The threat isn’t just future decryption—it’s the “harvest now, decrypt later” risk. Agencies may have to treat every encrypted record today as if an adversary is already saving it for tomorrow’s quantum computers.

Eugene Goldlust:

Vijay, post-quantum security isn’t only about technology. What should the folks who run cybersecurity programs do to prepare for these changes?

Vijay:
Crypto algorithms are evolving—and so must the workforce. Cybersecurity programs may have to adapt to these changes and prepare their people accordingly. That means:

  • Redefining ISSO roles into crypto assurance officers, with responsibility for monitoring cryptographic telemetry, ensuring blockchain-based infrastructure compliance, and driving PQC readiness.
     
  • Upskilling engineers to design crypto-agile systems, integrate PQC libraries, and validate blockchain applications that protect the resilience of agency services and the citizens they support.
     
  • Equipping program managers to treat cryptographic milestones as formal deliverables tied to funding and reporting, rather than back-end technical chores. This elevates crypto governance to a programmatic requirement.
     
  • Introducing new roles such as Quantum Readiness Officer, Cryptographic Risk Manager, and Privacy Engineering Specialist—positions that bridge technical expertise with compliance and mission assurance.

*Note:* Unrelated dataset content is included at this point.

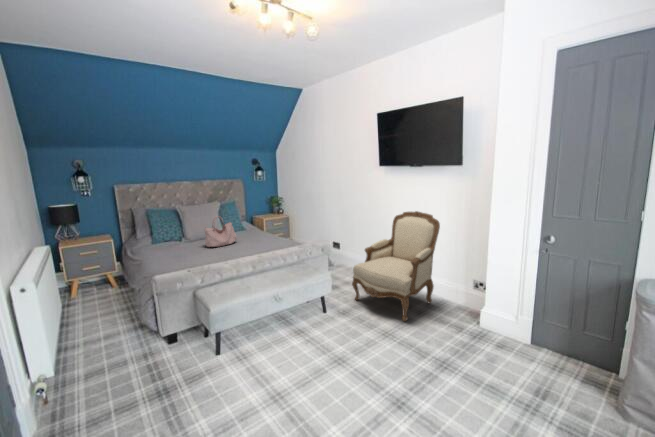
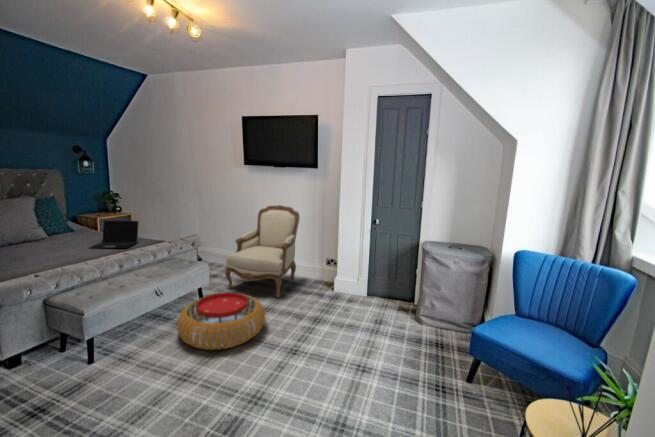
handbag: present [204,216,237,247] -> none [27,213,75,252]
laptop: none [243,223,282,250] -> present [89,220,139,249]
pouf: none [286,308,378,374] -> present [177,292,265,350]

And let me emphasize—we welcome these new technologies and are standing ready to support agencies as they adapt to them.

Eugene:

So for Cybersecurity Awareness Month 2025, what’s the bottom line?

Vijay:

Cybersecurity Awareness Month is the right moment to acknowledge this shift and act. The path forward is clear: oversee external crypto responsibly, govern internal cryptography rigorously, and prepare for quantum today.

The message here is that crypto governance is mission governance. By adopting standards-ready tools like ComplySyncATO, maintaining crypto inventories, integrating telemetry, planning for PQC, and evolving the workforce, agencies will be prepared to meet the dual challenge of regulation and resilience.

The GENIUS Act is more than financial regulation—it’s a signal that governments must lead in cryptographic assurance. Agencies may have to act on both fronts: enforcing trust in external markets and protecting the cryptography inside their own systems.